Sementara itu, emas ukuran 50 gram dibanderol Rp139.095.000. Untuk ukuran 100 gram dijual Rp278.112.000, ukuran 250 gram mencapai Rp695.015.000, dan ukuran 500 gram dipasarkan Rp1.389.820.000.Sedangkan emas Antam ukuran terbesar 1.000 gram atau 1 kilogram hari ini dibanderol Rp2.799.600.000.
Analis menilai tingginya harga emas saat ini dipengaruhi sejumlah faktor global, mulai dari ketegangan geopolitik, kebijakan suku bunga bank sentral Amerika Serikat, hingga meningkatnya permintaan aset safe haven dari investor dunia.
Di sisi lain, masyarakat yang ingin membeli atau menjual emas juga perlu memperhatikan ketentuan perpajakan.
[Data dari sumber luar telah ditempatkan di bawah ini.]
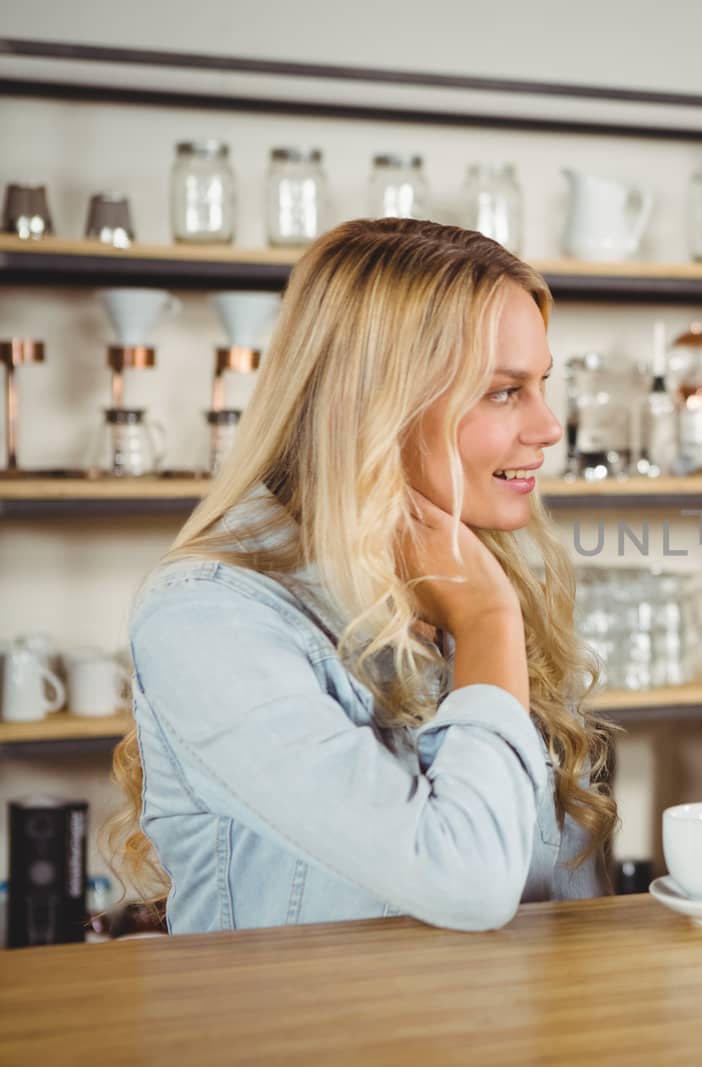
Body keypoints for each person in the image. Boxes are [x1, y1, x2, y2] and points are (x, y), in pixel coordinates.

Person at [105, 218, 616, 933]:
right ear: (381, 403)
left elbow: (564, 910)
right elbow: (468, 883)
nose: (549, 426)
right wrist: (488, 624)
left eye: (541, 385)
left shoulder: (477, 571)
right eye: (504, 391)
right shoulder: (208, 617)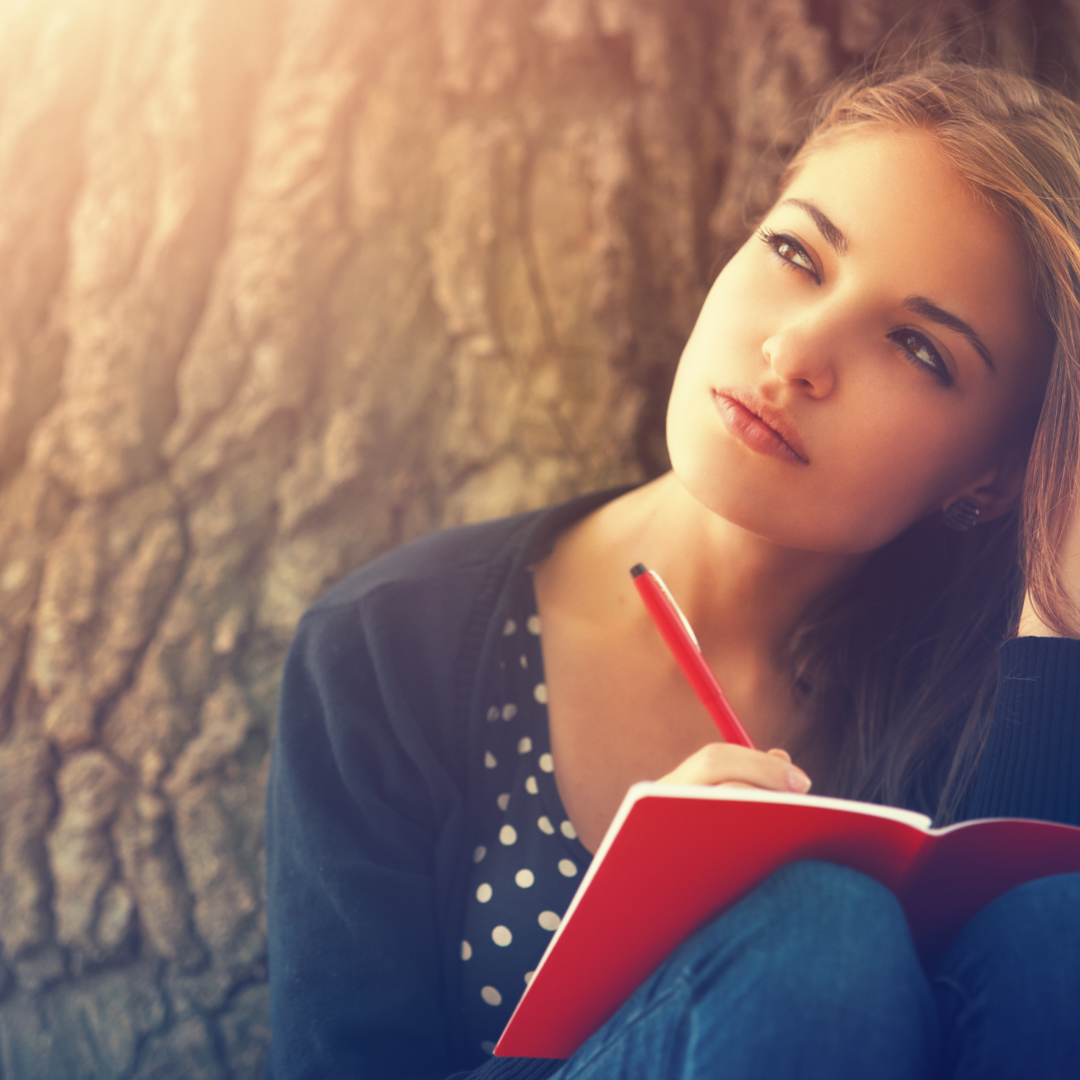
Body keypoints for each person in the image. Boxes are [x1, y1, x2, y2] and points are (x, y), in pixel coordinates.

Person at [265, 62, 1080, 1079]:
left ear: (1000, 474)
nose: (796, 352)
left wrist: (1056, 610)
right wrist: (649, 953)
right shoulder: (388, 647)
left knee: (1058, 925)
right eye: (796, 252)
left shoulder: (994, 696)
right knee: (820, 933)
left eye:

Berdasarkan PMK No. 34/PMK.10/2017, penjualan kembali emas batangan ke Antam dengan nominal lebih dari Rp10 juta dikenakan PPh 22 sebesar 1,5 persen bagi pemilik NPWP dan 3 persen untuk non-NPWP.
Sementara untuk pembelian emas batangan, dikenakan PPh 22 sebesar 0,45 persen bagi pemilik NPWP dan 0,9 persen untuk non-NPWP. Setiap transaksi akan disertai bukti potong pajak resmi. Dengan harga yang masih bertahan tinggi, emas diperkirakan tetap menjadi pilihan investasi jangka panjang yang diminati masyarakat Indonesia sepanjang 2026, terutama bagi investor yang mengutamakan stabilitas dan keamanan aset.